Why Did You Come Back Every Summer: Belén López Peiró

Translated from Spanish by Maureen Shaughnessy
Published by Charco Press, 2024, 188 pages. Original version published in 2021.

“So then, why did you come back every summer? Do you like to suffer? Why didn’t you just stay home? There, in Buenos Aires, dying of heat. Ah. No. That’s right—it’s because you couldn’t. You didn’t have anyone to take care of you. Now it makes sense. We were the ones to help you, we gave you a family—and this is how you repay us?”

A young girl, Belén, is sent every year to stay with her aunt’s family for the summer holidays. When she turns 13, her uncle starts to sexually abuse her. He knows she won’t talk—she is a young girl, and he, after all, is a police commissioner.

But when she grows up, Belén goes public about the abuse and takes her uncle to court. Her going public creates huge ripples, especially in the small town where he lives. Although she has some support, there are plenty of people who accuse her of lying or being the one responsible for tempting her uncle.

The Argentinian courts are slow, and the case inches forward.

The police commissioner’s wife and daughter—her aunt and cousin Flor—are furious, and accuse Belén of fabricating the story because she was jealous of Flor, an attractive and popular girl.

The description of the abuse and its repercussions are painful to read. The assumption on the part of the man that he can do what he wants and that she likes it, the power game, and the physically offensive touch—these feel very real. As does Belén’s reaction: the feeling of powerlessness, of not having a voice, of not knowing how to make it stop. Of trying to pretend that she had imagined it, that it hadn’t really happened. And later, when she goes public, she worries about what this would do to her aunt’s family.

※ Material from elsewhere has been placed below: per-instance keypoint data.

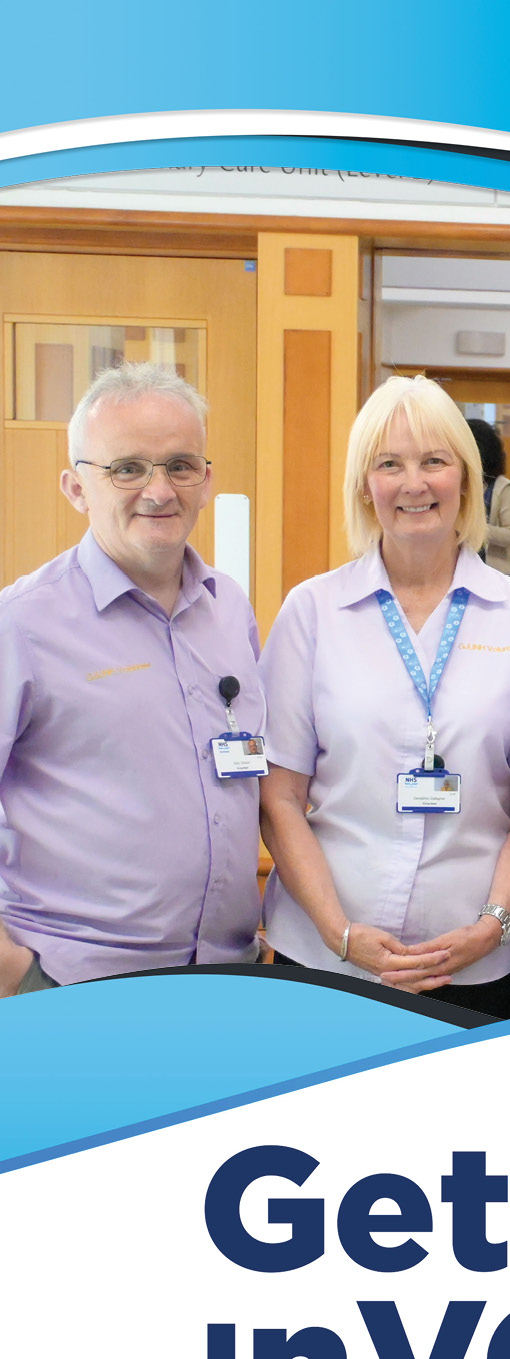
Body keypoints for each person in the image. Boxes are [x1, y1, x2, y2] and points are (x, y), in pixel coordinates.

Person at [258, 374, 510, 1020]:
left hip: (477, 956)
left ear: (467, 479)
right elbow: (279, 796)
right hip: (324, 957)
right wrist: (337, 930)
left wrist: (493, 924)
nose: (413, 484)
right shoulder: (313, 611)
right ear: (365, 485)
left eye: (434, 461)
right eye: (389, 464)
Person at [0, 362, 264, 997]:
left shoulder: (229, 608)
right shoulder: (23, 624)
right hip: (78, 987)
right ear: (75, 488)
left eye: (179, 465)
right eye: (127, 468)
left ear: (206, 480)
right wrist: (15, 974)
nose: (159, 490)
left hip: (231, 978)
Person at [466, 417, 510, 576]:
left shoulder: (501, 487)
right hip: (461, 571)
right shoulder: (456, 484)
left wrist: (476, 528)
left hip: (495, 572)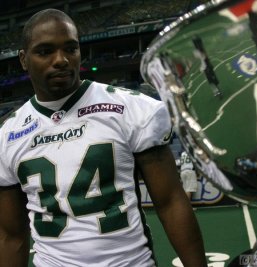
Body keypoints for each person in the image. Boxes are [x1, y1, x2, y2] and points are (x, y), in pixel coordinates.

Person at [0, 9, 207, 267]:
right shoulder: (8, 134)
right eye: (45, 51)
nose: (61, 60)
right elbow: (12, 236)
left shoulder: (130, 109)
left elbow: (171, 203)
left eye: (70, 49)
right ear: (23, 59)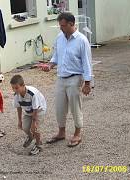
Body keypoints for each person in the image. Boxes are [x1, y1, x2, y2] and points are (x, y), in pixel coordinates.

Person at [41, 12, 92, 147]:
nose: (60, 28)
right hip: (61, 77)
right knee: (60, 107)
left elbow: (87, 63)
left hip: (75, 78)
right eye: (60, 25)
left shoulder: (82, 40)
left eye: (63, 25)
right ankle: (61, 132)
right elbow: (57, 56)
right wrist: (50, 65)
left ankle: (77, 133)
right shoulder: (60, 37)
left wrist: (87, 83)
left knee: (75, 107)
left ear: (71, 24)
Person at [10, 75, 47, 155]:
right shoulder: (16, 95)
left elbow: (35, 109)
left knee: (34, 129)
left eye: (16, 88)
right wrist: (19, 120)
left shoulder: (32, 93)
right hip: (28, 111)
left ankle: (38, 144)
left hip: (39, 110)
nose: (14, 90)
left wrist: (34, 123)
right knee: (25, 127)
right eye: (13, 88)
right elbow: (18, 107)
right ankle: (31, 136)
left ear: (23, 85)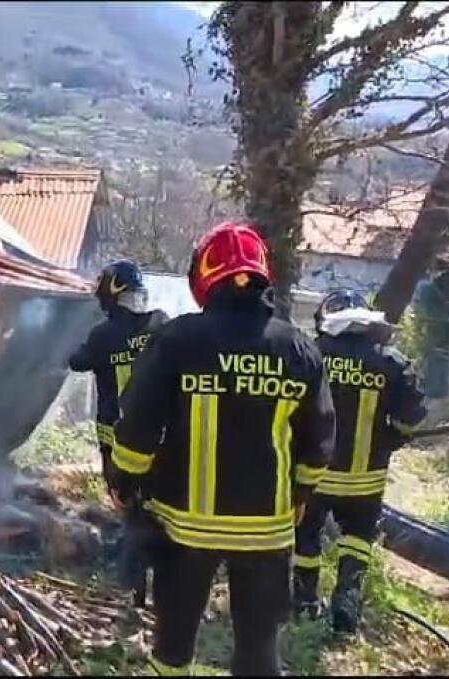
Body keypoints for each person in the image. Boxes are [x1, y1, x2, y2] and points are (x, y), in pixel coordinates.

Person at [112, 221, 336, 676]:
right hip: (267, 533)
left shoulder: (176, 340)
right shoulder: (297, 347)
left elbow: (137, 428)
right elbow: (318, 443)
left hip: (184, 532)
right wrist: (299, 496)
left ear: (205, 274)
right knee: (258, 654)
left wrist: (124, 483)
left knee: (172, 651)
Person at [294, 288, 427, 634]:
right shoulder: (392, 361)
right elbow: (409, 419)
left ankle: (305, 601)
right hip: (366, 479)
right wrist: (394, 436)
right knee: (358, 538)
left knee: (305, 536)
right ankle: (347, 602)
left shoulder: (311, 355)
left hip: (315, 475)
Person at [68, 260, 169, 500]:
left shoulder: (102, 335)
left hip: (115, 438)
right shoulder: (160, 324)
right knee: (154, 497)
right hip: (157, 435)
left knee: (122, 498)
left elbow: (77, 361)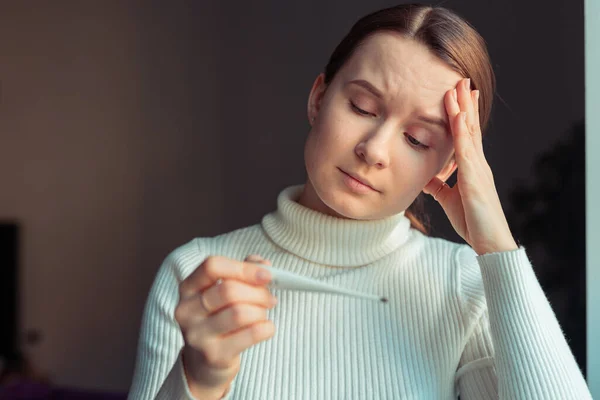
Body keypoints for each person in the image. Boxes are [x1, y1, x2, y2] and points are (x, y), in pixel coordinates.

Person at [127, 4, 592, 399]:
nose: (374, 149)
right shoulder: (197, 275)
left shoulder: (465, 287)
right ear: (318, 98)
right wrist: (200, 381)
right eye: (363, 108)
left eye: (416, 138)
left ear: (448, 166)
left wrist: (497, 250)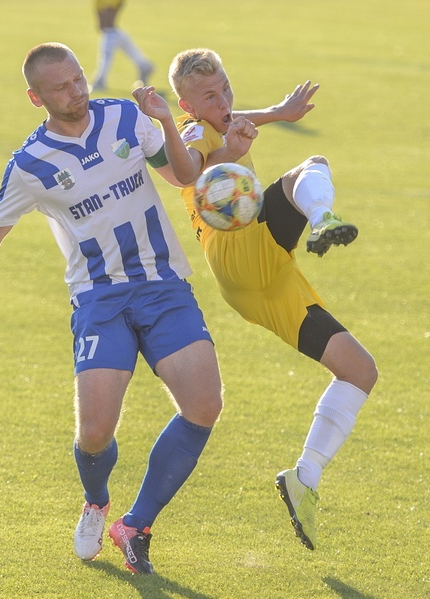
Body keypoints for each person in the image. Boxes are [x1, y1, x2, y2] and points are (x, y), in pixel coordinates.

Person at [0, 43, 223, 575]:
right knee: (94, 433)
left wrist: (164, 123)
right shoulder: (29, 165)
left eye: (78, 79)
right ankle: (96, 500)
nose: (77, 91)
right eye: (62, 87)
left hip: (163, 286)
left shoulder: (125, 116)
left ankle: (135, 525)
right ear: (36, 97)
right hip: (99, 300)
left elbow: (183, 177)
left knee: (204, 404)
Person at [164, 48, 378, 551]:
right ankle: (322, 220)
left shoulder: (223, 119)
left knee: (359, 370)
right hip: (238, 248)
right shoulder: (189, 133)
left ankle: (305, 477)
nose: (224, 102)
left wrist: (277, 114)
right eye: (210, 96)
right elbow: (188, 170)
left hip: (264, 279)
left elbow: (236, 118)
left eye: (227, 88)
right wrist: (230, 155)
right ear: (185, 104)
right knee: (313, 165)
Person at [89, 0, 153, 92]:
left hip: (110, 31)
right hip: (111, 31)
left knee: (107, 47)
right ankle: (144, 65)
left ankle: (100, 80)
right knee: (113, 33)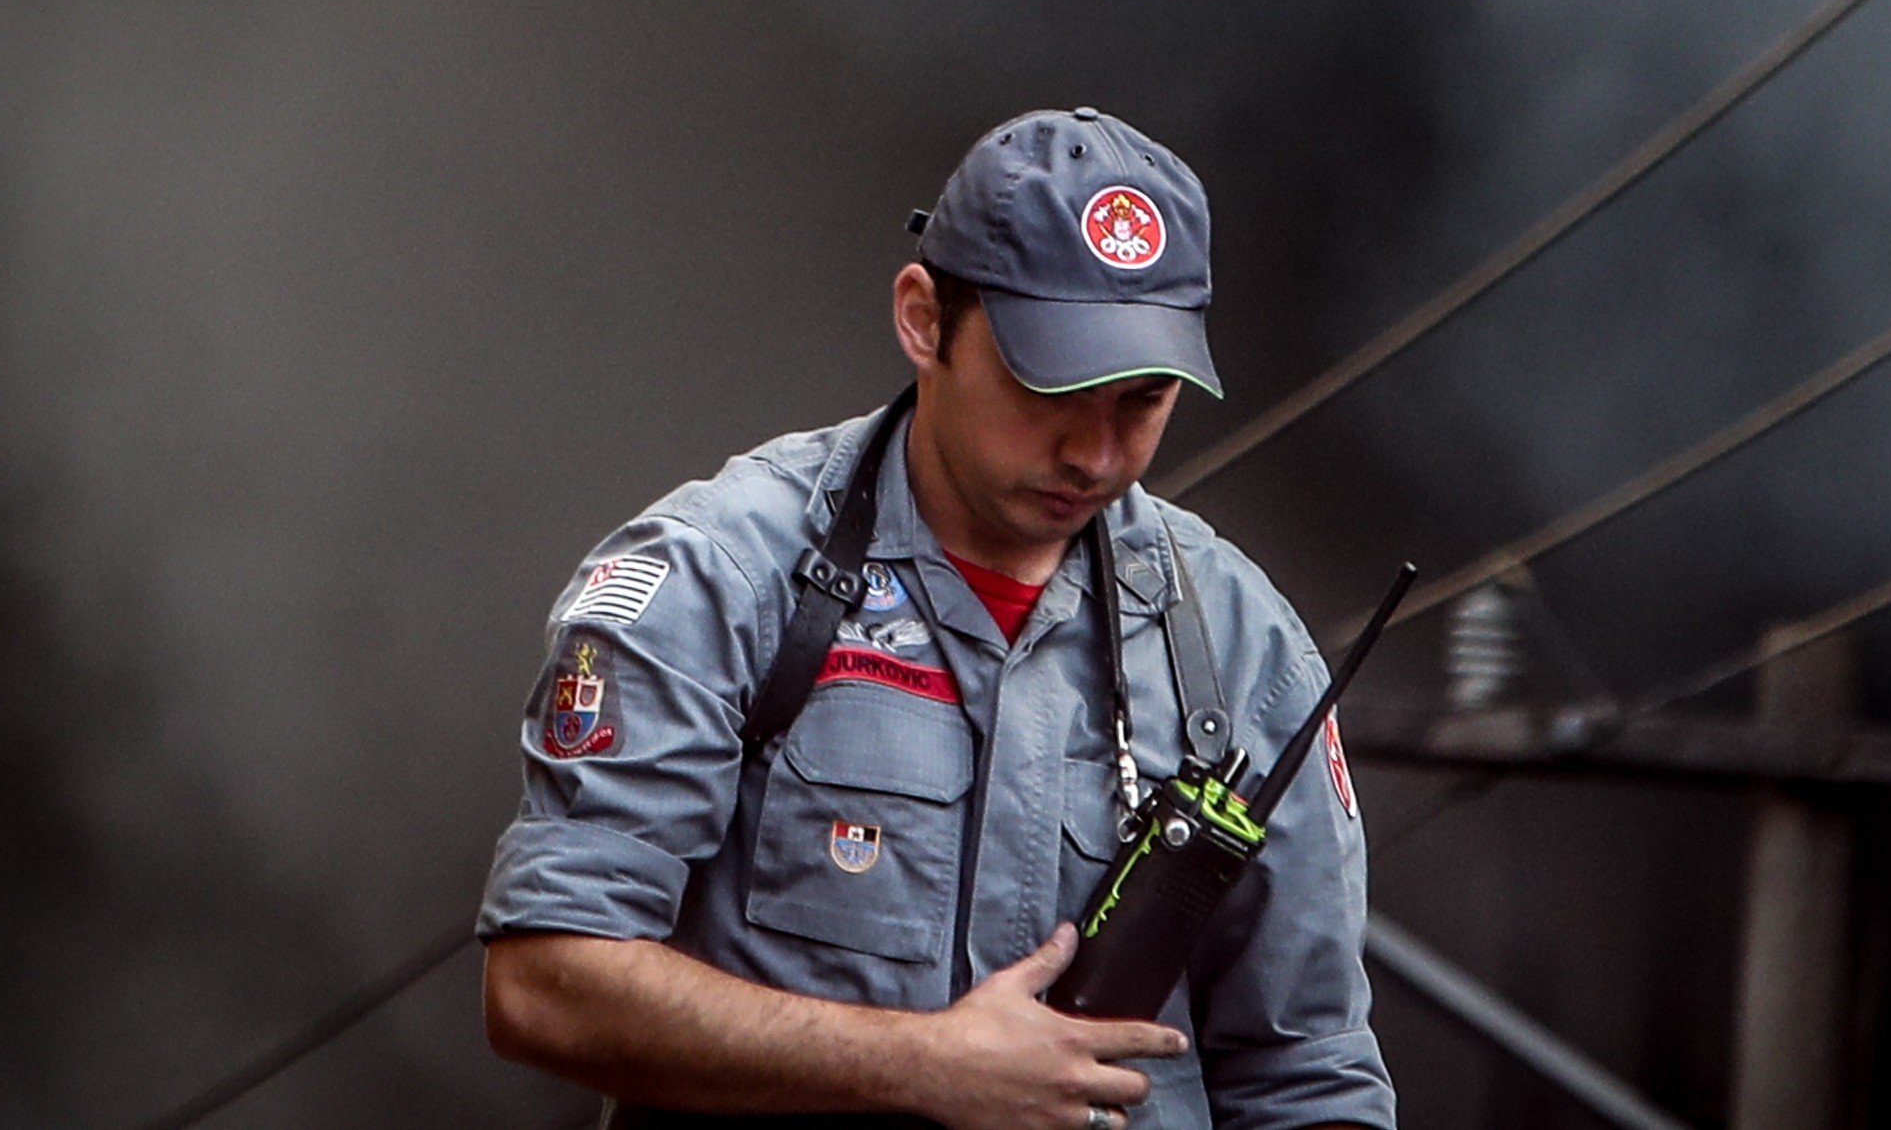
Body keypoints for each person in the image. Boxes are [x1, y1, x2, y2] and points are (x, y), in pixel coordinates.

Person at [477, 108, 1393, 1130]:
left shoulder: (1242, 645)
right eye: (1053, 384)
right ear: (924, 319)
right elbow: (544, 982)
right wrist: (921, 1065)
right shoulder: (720, 574)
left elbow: (1309, 1071)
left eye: (1141, 399)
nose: (1094, 451)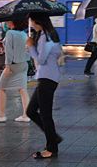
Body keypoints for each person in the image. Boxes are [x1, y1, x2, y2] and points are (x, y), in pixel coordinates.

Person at [25, 13, 63, 159]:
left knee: (46, 115)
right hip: (47, 77)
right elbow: (57, 53)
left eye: (32, 21)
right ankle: (54, 138)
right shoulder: (47, 35)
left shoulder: (45, 37)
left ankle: (51, 148)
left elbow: (40, 60)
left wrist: (30, 47)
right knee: (31, 111)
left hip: (48, 78)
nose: (31, 24)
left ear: (37, 21)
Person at [0, 19, 30, 123]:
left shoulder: (10, 33)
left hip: (13, 64)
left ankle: (1, 115)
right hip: (23, 63)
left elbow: (9, 52)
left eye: (8, 22)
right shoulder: (23, 34)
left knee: (1, 88)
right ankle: (26, 115)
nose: (6, 23)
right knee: (22, 89)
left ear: (13, 23)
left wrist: (7, 66)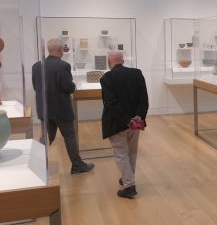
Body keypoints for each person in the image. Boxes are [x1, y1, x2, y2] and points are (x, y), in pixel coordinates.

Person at [32, 38, 94, 174]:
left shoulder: (36, 66)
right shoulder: (63, 66)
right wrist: (73, 86)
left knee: (43, 137)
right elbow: (68, 87)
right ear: (60, 50)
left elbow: (35, 87)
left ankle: (38, 163)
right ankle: (77, 165)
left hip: (44, 109)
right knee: (69, 136)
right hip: (61, 109)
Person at [100, 50, 149, 199]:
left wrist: (127, 120)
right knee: (132, 151)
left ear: (110, 62)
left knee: (121, 153)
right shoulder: (137, 73)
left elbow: (111, 104)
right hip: (136, 122)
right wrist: (138, 116)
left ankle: (129, 186)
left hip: (118, 122)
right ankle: (128, 177)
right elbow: (144, 98)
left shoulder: (107, 78)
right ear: (123, 61)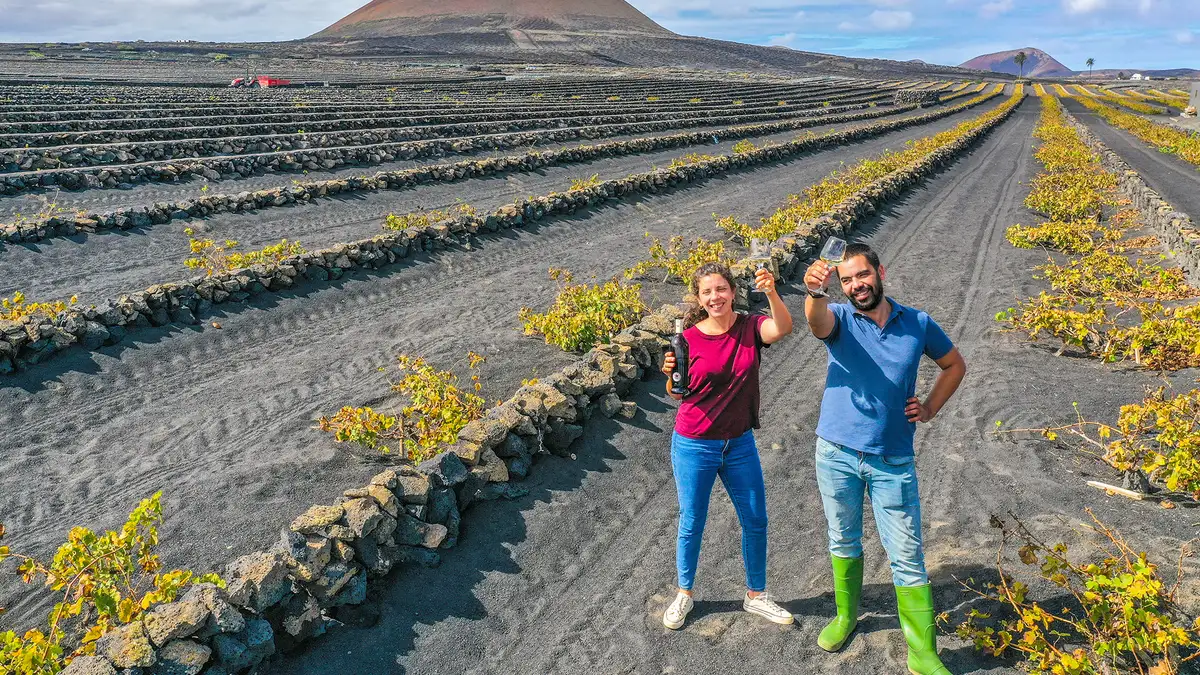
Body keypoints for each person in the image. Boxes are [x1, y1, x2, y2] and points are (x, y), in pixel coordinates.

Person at [802, 242, 966, 675]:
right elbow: (816, 322)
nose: (857, 285)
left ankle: (923, 653)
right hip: (835, 453)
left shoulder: (917, 323)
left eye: (862, 275)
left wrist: (929, 407)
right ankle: (846, 616)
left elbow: (954, 365)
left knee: (907, 554)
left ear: (880, 271)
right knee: (843, 539)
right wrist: (816, 293)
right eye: (847, 280)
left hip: (892, 459)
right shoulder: (837, 318)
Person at [659, 261, 794, 630]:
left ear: (733, 291)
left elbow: (782, 327)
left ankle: (756, 595)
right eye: (707, 292)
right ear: (699, 299)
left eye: (721, 289)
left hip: (739, 444)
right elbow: (676, 391)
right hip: (694, 443)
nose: (715, 297)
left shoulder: (751, 327)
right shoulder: (686, 339)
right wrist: (669, 374)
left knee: (755, 519)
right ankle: (684, 594)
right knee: (692, 522)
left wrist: (770, 290)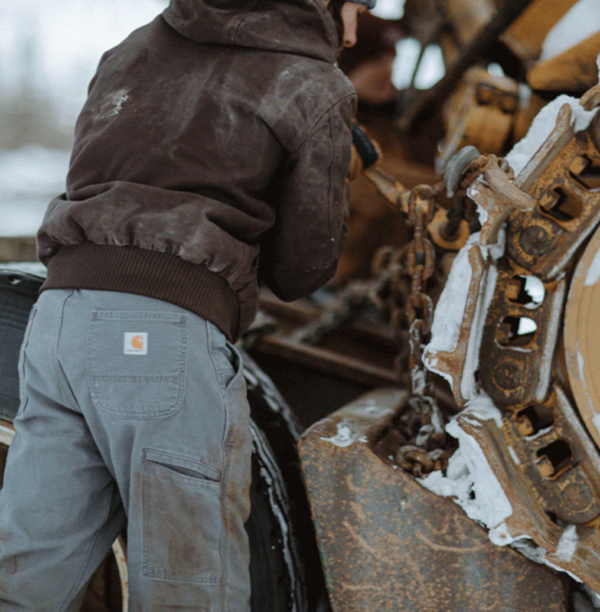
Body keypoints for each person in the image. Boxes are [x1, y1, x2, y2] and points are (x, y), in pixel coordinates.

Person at [0, 0, 375, 609]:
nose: (359, 24)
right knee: (189, 588)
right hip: (160, 342)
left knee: (27, 575)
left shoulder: (133, 48)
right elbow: (304, 269)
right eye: (363, 3)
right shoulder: (313, 84)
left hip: (57, 321)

The uncle has been generous to Belén’s family, and he uses that “generosity” to manipulate them. The person who starts to feel that something is not quite right is Belén’s father, who is not so susceptible to the uncle’s charm. He talks to her mother, who calls the uncle to tell him she knows, hoping he would admit it. He doesn’t—instead, he has a heart attack. Which is another thing to blame Belén for.

This is an account based on Belén López Peiró’s own experience. The story is told through a multiplicity of voices—family members, and professionals such as lawyers and therapists—and through actual affidavits from witnesses. The voices include Belén herself, both as an adult or a young girl. Many of those we hear from are not named, and neither is the perpetrator. You are left to deduce who is speaking from what they say.

This is a book about sexual abuse and its repercussions. Many women hesitate to report sexual abuse because they are shamed and made to feel like it is somehow their fault. If only they had dressed more modestly, or had behaved more demurely, it would not have happened. Or maybe they imagined it all or are making up stories to get attention. In this book, López Peiró,[1] by using several voices conveys the entire spectrum of reactions to the abuse, from extremely supportive to condemnation of the victim. It also gives the story nuance and depth.

This book is not an easy read, but it is definitely worth reading. In her foreword, author and journalist Gabriela Cabezón Cámara writes about what it took for López Peiró to write this book: she had to relive her trauma, the endless questions from the justice system, and the fallout from her accusation. But she found the courage to do it.

Through this book, López Peiró has wrought an important change: she is no longer a victim, she is a strong woman who is in control of her story.


[1] I am differentiating between the girl/woman in the story (Belén) and the writer (López Peiró), although they are the same person.